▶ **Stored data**
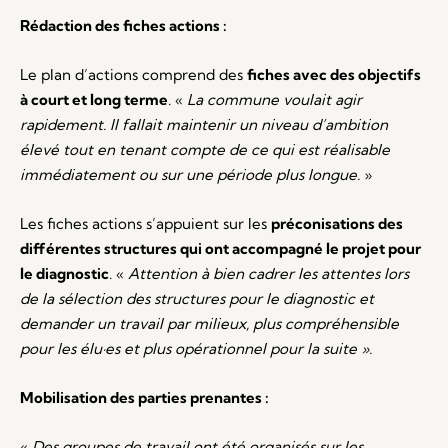
Rédaction des fiches actions :
Le plan d’actions comprend des
fiches avec des objectifs
à court et long terme
. «
La commune voulait agir
rapidement. Il fallait maintenir un niveau d’ambition
élevé tout en tenant compte de ce qui est réalisable
immédiatement ou sur une période plus longue.
»
Les fiches actions s’appuient sur les
préconisations des
différentes structures qui ont accompagné le projet pour
le diagnostic
. «
Attention à bien cadrer les attentes lors
de la sélection des structures pour le diagnostic et
demander un travail par milieux, plus compréhensible
pour les élu·es et plus opérationnel pour la suite ».
Mobilisation des parties prenantes :
«
Des groupes de travail ont été organisés sur les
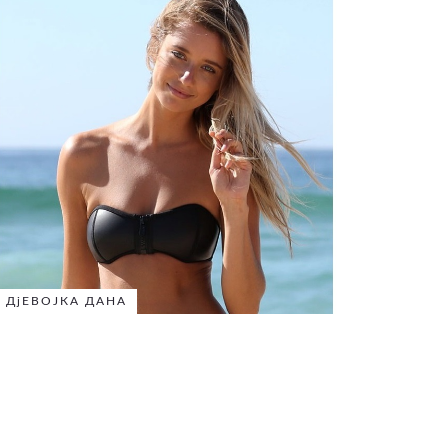
ДјЕВОЈКА ДАНА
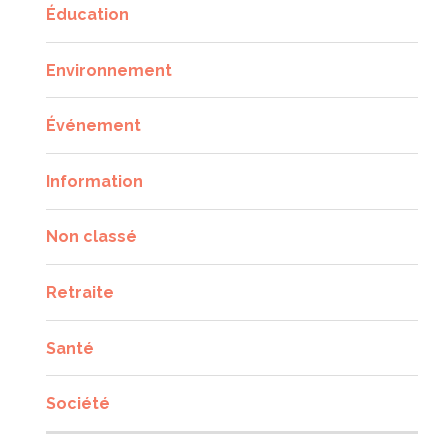
Éducation
Environnement
Événement
Information
Non classé
Retraite
Santé
Société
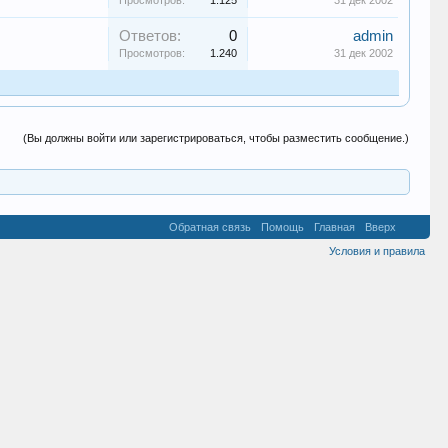
Просмотров:
1.125
31 дек 2002
Ответов:
0
admin
Просмотров:
1.240
31 дек 2002
(Вы должны войти или зарегистрироваться, чтобы разместить сообщение.)
Обратная связь
Помощь
Главная
Вверх
Условия и правила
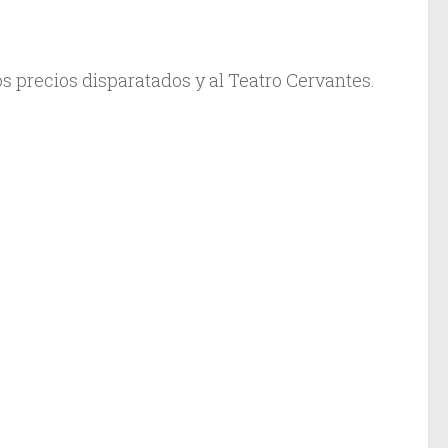
s precios disparatados y al Teatro Cervantes.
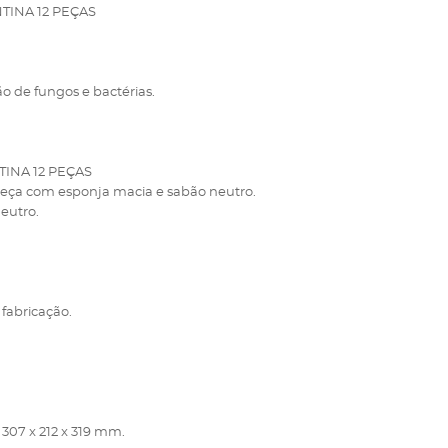
INA 12 PEÇAS
ão de fungos e bactérias.
INA 12 PEÇAS
 peça com esponja macia e sabão neutro.
neutro.
 fabricação.
307 x 212 x 319 mm.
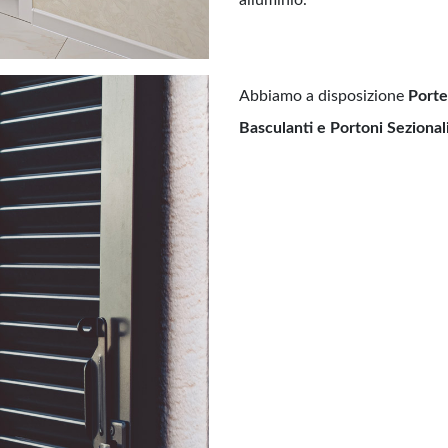
Abbiamo a disposizione
Porte
Basculanti e Portoni Sezional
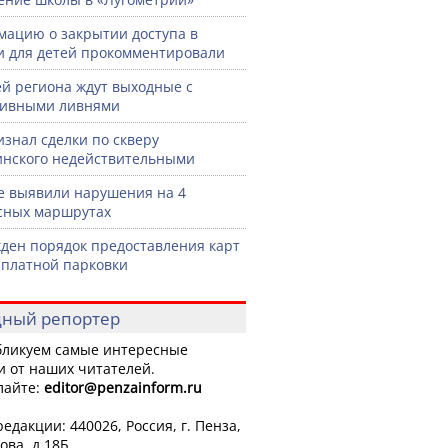
ацию о закрытии доступа в
и для детей прокомментировали
й региона ждут выходные с
сивными ливнями
изнал сделки по скверу
нского недействительными
е выявили нарушения на 4
сных маршрутах
ден порядок предоставления карт
сплатной парковки
ный репортер
ликуем самые интересные
и от наших читателей.
лайте:
editor
@penzainform.ru
едакции: 440026, Россия, г. Пенза,
ова, д.18Б.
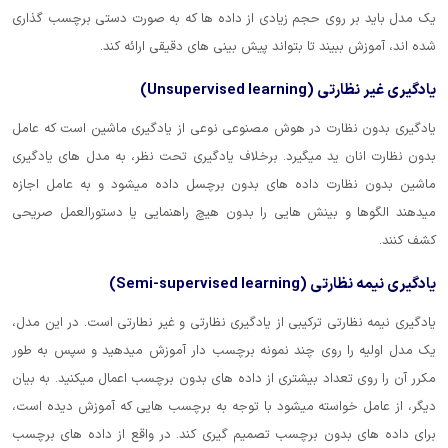
یک مدل باید بر روی حجم زیادی از داده ها که به صورت دستی برچسب گذاری
شده اند، آموزش ببیند تا بتواند پیش بینی های دقیقی ارائه کند.
یادگیری غیر نظارتی (Unsupervised learning)
یادگیری بدون نظارت در هوش مصنوعی نوعی از یادگیری ماشین است که عامل
بدون نظارت انان ید میگیرد. برخلاف یادگیری تحت نظر، به مدل های یادگیری
ماشین بدون نظارت داده های بدون برچسل داده میشود و به عامل اجازه
میدهند الگوها و بینش هایی را بدون هیچ راهنمایی یا دستورالعمل صریحی
کشف کنند.
یادگیری نیمه نظارتی (Semi-supervised learning)
یادگیری نیمه نظارتی ترکیبی از یادگیری نظارتی و غیر نطارتی است. در این مدل،
یک مدل اولیه را روی چند نمونه برچسب دار آموزش میدهید و سپس به طور
مکرر آن را روی تعداد بیشتری از داده های بدون برچسب اعمال میکنید. به بیان
دیگر، از عامل خواسته میشود با توجه به برچسب هایی که آموزش دیده است،
برای داده های بدون برچسب تصمیم گیری کند. در واقع از داده های برچسب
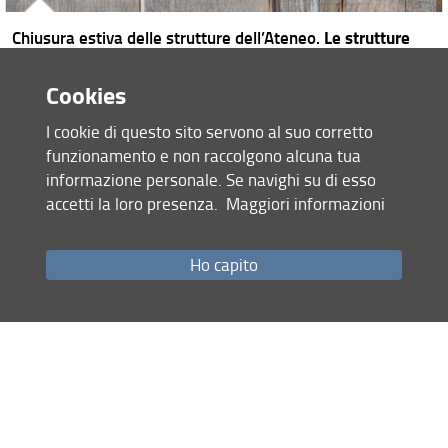
Chiusura estiva delle strutture dell’Ateneo.
Le strutture
dell’Ateneo resteranno chiuse da lunedì 10 agosto a
venerdì 21 agosto 2026.
Cookies
I cookie di questo sito servono al suo corretto
funzionamento e non raccolgono alcuna tua
informazione personale. Se navighi su di esso
Libraries
accetti la loro presenza.
Maggiori informazioni
Search
in
Ho capito
the
Libraries
|
Collections
|
Services
catalogues:
Site map
RSS feed
Privacy policy
Legal notices
Accessibility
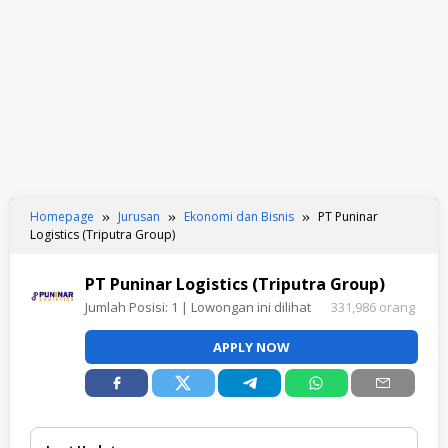
Homepage
Jurusan
Ekonomi dan Bisnis
PT Puninar
Logistics (Triputra Group)
PT Puninar Logistics (Triputra Group)
Jumlah Posisi:
1
| Lowongan ini dilihat
331,986 orang
APPLY NOW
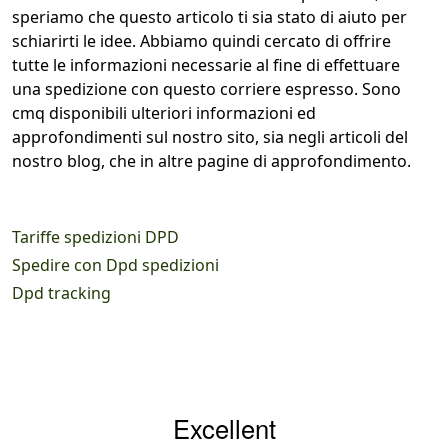
speriamo che questo articolo ti sia stato di aiuto per
schiarirti le idee. Abbiamo quindi cercato di offrire
tutte le informazioni necessarie al fine di effettuare
una spedizione con questo corriere espresso. Sono
cmq disponibili ulteriori informazioni ed
approfondimenti sul nostro sito, sia negli articoli del
nostro blog, che in altre pagine di approfondimento.
Tariffe spedizioni DPD
Spedire con Dpd spedizioni
Dpd tracking
Excellent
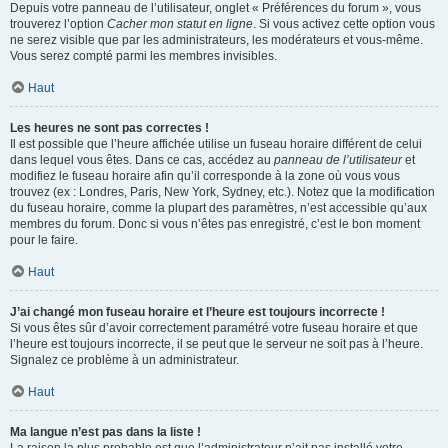
Depuis votre panneau de l’utilisateur, onglet « Préférences du forum », vous
trouverez l’option
Cacher mon statut en ligne
. Si vous activez cette option vous
ne serez visible que par les administrateurs, les modérateurs et vous-même.
Vous serez compté parmi les membres invisibles.
Haut
Les heures ne sont pas correctes !
Il est possible que l’heure affichée utilise un fuseau horaire différent de celui
dans lequel vous êtes. Dans ce cas, accédez au
panneau de l’utilisateur
et
modifiez le fuseau horaire afin qu’il corresponde à la zone où vous vous
trouvez (ex : Londres, Paris, New York, Sydney, etc.). Notez que la modification
du fuseau horaire, comme la plupart des paramètres, n’est accessible qu’aux
membres du forum. Donc si vous n’êtes pas enregistré, c’est le bon moment
pour le faire.
Haut
J’ai changé mon fuseau horaire et l’heure est toujours incorrecte !
Si vous êtes sûr d’avoir correctement paramétré votre fuseau horaire et que
l’heure est toujours incorrecte, il se peut que le serveur ne soit pas à l’heure.
Signalez ce problème à un administrateur.
Haut
Ma langue n’est pas dans la liste !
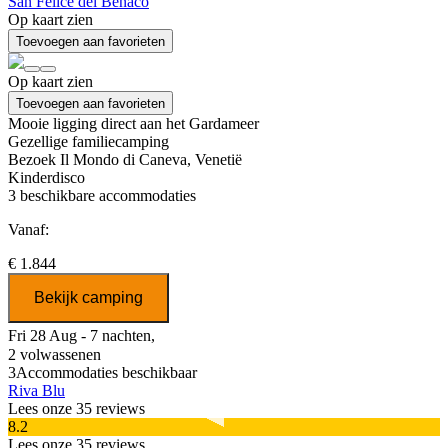
San Felice del Benaco
Op kaart zien
Toevoegen aan favorieten
Op kaart zien
Toevoegen aan favorieten
Mooie ligging direct aan het Gardameer
Gezellige familiecamping
Bezoek Il Mondo di Caneva, Venetië
Kinderdisco
3
beschikbare accommodaties
Vanaf:
€ 1.844
Bekijk camping
Fri 28 Aug - 7 nachten,
2 volwassenen
3
Accommodaties beschikbaar
Riva Blu
Lees onze 35 reviews
8.2
Lees onze 35 reviews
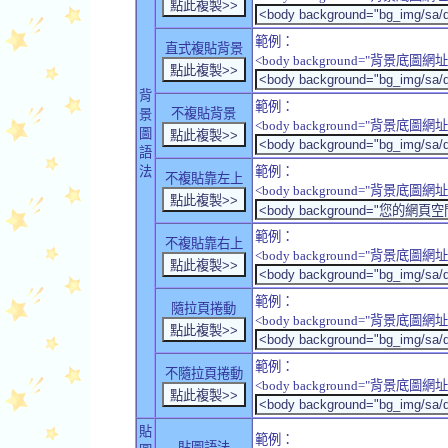
範例：
直式複貼背景
<body background="背景底圖網址" sty
背
範例：
不複貼背景
景
<body background="背景底圖網址" sty
圖
語
法
範例：
不複貼靠左上
<body background="背景底圖網址" style
範例：
不複貼靠右上
<body background="背景底圖網址" style
範例：
隨拉頁捲動
<body background="背景底圖網址" sty
範例：
不隨拉頁捲動
<body background="背景底圖網址" sty
貼
範例：
貼圖語法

▶ **TASK OBJECTIVE**
Every line above gets copied exactly; none of the pictures do.

▶ **ANSWER TO THE PROBLEM**
Rédaction des fiches actions :
Le plan d’actions comprend des
fiches avec des objectifs
à court et long terme
. «
La commune voulait agir
rapidement. Il fallait maintenir un niveau d’ambition
élevé tout en tenant compte de ce qui est réalisable
immédiatement ou sur une période plus longue.
»
Les fiches actions s’appuient sur les
préconisations des
différentes structures qui ont accompagné le projet pour
le diagnostic
. «
Attention à bien cadrer les attentes lors
de la sélection des structures pour le diagnostic et
demander un travail par milieux, plus compréhensible
pour les élu·es et plus opérationnel pour la suite ».
Mobilisation des parties prenantes :
«
Des groupes de travail ont été organisés sur les
ДјЕВОЈКА ДАНА
Éducation
Environnement
Événement
Information
Non classé
Retraite
Santé
Société
Просмотров:
1.125
31 дек 2002
Ответов:
0
admin
Просмотров:
1.240
31 дек 2002
(Вы должны войти или зарегистрироваться, чтобы разместить сообщение.)
Обратная связь
Помощь
Главная
Вверх
Условия и правила
s precios disparatados y al Teatro Cervantes.
INA 12 PEÇAS
ão de fungos e bactérias.
INA 12 PEÇAS
 peça com esponja macia e sabão neutro.
neutro.
 fabricação.
307 x 212 x 319 mm.
Abbiamo a disposizione
Porte
Basculanti e Portoni Sezional
ацию о закрытии доступа в
и для детей прокомментировали
й региона ждут выходные с
сивными ливнями
изнал сделки по скверу
нского недействительными
е выявили нарушения на 4
сных маршрутах
ден порядок предоставления карт
сплатной парковки
ный репортер
ликуем самые интересные
и от наших читателей.
лайте:
editor
@penzainform.ru
едакции: 440026, Россия, г. Пенза,
ова, д.18Б.
یک مدل باید بر روی حجم زیادی از داده ها که به صورت دستی برچسب گذاری
شده اند، آموزش ببیند تا بتواند پیش بینی های دقیقی ارائه کند.
یادگیری غیر نظارتی (Unsupervised learning)
یادگیری بدون نظارت در هوش مصنوعی نوعی از یادگیری ماشین است که عامل
بدون نظارت انان ید میگیرد. برخلاف یادگیری تحت نظر، به مدل های یادگیری
ماشین بدون نظارت داده های بدون برچسل داده میشود و به عامل اجازه
میدهند الگوها و بینش هایی را بدون هیچ راهنمایی یا دستورالعمل صریحی
کشف کنند.
یادگیری نیمه نظارتی (Semi-supervised learning)
یادگیری نیمه نظارتی ترکیبی از یادگیری نظارتی و غیر نطارتی است. در این مدل،
یک مدل اولیه را روی چند نمونه برچسب دار آموزش میدهید و سپس به طور
مکرر آن را روی تعداد بیشتری از داده های بدون برچسب اعمال میکنید. به بیان
دیگر، از عامل خواسته میشود با توجه به برچسب هایی که آموزش دیده است،
برای داده های بدون برچسب تصمیم گیری کند. در واقع از داده های برچسب
Chiusura estiva delle strutture dell’Ateneo.
Le strutture
dell’Ateneo resteranno chiuse da lunedì 10 agosto a
venerdì 21 agosto 2026.
Cookies
I cookie di questo sito servono al suo corretto
funzionamento e non raccolgono alcuna tua
informazione personale. Se navighi su di esso
Libraries
accetti la loro presenza.
Maggiori informazioni
Search
in
Ho capito
the
Libraries
|
Collections
|
Services
catalogues:
Site map
RSS feed
Privacy policy
Legal notices
Accessibility
Homepage
Jurusan
Ekonomi dan Bisnis
PT Puninar
Logistics (Triputra Group)
PT Puninar Logistics (Triputra Group)
Jumlah Posisi:
1
| Lowongan ini dilihat
331,986 orang
APPLY NOW
speriamo che questo articolo ti sia stato di aiuto per
schiarirti le idee. Abbiamo quindi cercato di offrire
tutte le informazioni necessarie al fine di effettuare
una spedizione con questo corriere espresso. Sono
cmq disponibili ulteriori informazioni ed
approfondimenti sul nostro sito, sia negli articoli del
nostro blog, che in altre pagine di approfondimento.
Tariffe spedizioni DPD
Spedire con Dpd spedizioni
Dpd tracking
Excellent
Depuis votre panneau de l’utilisateur, onglet « Préférences du forum », vous
trouverez l’option
Cacher mon statut en ligne
. Si vous activez cette option vous
ne serez visible que par les administrateurs, les modérateurs et vous-même.
Vous serez compté parmi les membres invisibles.
Haut
Les heures ne sont pas correctes !
Il est possible que l’heure affichée utilise un fuseau horaire différent de celui
dans lequel vous êtes. Dans ce cas, accédez au
panneau de l’utilisateur
et
modifiez le fuseau horaire afin qu’il corresponde à la zone où vous vous
trouvez (ex : Londres, Paris, New York, Sydney, etc.). Notez que la modification
du fuseau horaire, comme la plupart des paramètres, n’est accessible qu’aux
membres du forum. Donc si vous n’êtes pas enregistré, c’est le bon moment
pour le faire.
Haut
J’ai changé mon fuseau horaire et l’heure est toujours incorrecte !
Si vous êtes sûr d’avoir correctement paramétré votre fuseau horaire et que
l’heure est toujours incorrecte, il se peut que le serveur ne soit pas à l’heure.
Signalez ce problème à un administrateur.
Haut
Ma langue n’est pas dans la liste !
San Felice del Benaco
Op kaart zien
Toevoegen aan favorieten
Op kaart zien
Toevoegen aan favorieten
Mooie ligging direct aan het Gardameer
Gezellige familiecamping
Bezoek Il Mondo di Caneva, Venetië
Kinderdisco
3
beschikbare accommodaties
Vanaf:
€ 1.844
Bekijk camping
Fri 28 Aug - 7 nachten,
2 volwassenen
3
Accommodaties beschikbaar
Riva Blu
Lees onze 35 reviews
8.2
Lees onze 35 reviews
範例：
直式複貼背景
<body background="背景底圖網址" sty
背
範例：
不複貼背景
景
<body background="背景底圖網址" sty
圖
語
法
範例：
不複貼靠左上
<body background="背景底圖網址" style
範例：
不複貼靠右上
<body background="背景底圖網址" style
範例：
隨拉頁捲動
<body background="背景底圖網址" sty
範例：
不隨拉頁捲動
<body background="背景底圖網址" sty
貼
範例：
貼圖語法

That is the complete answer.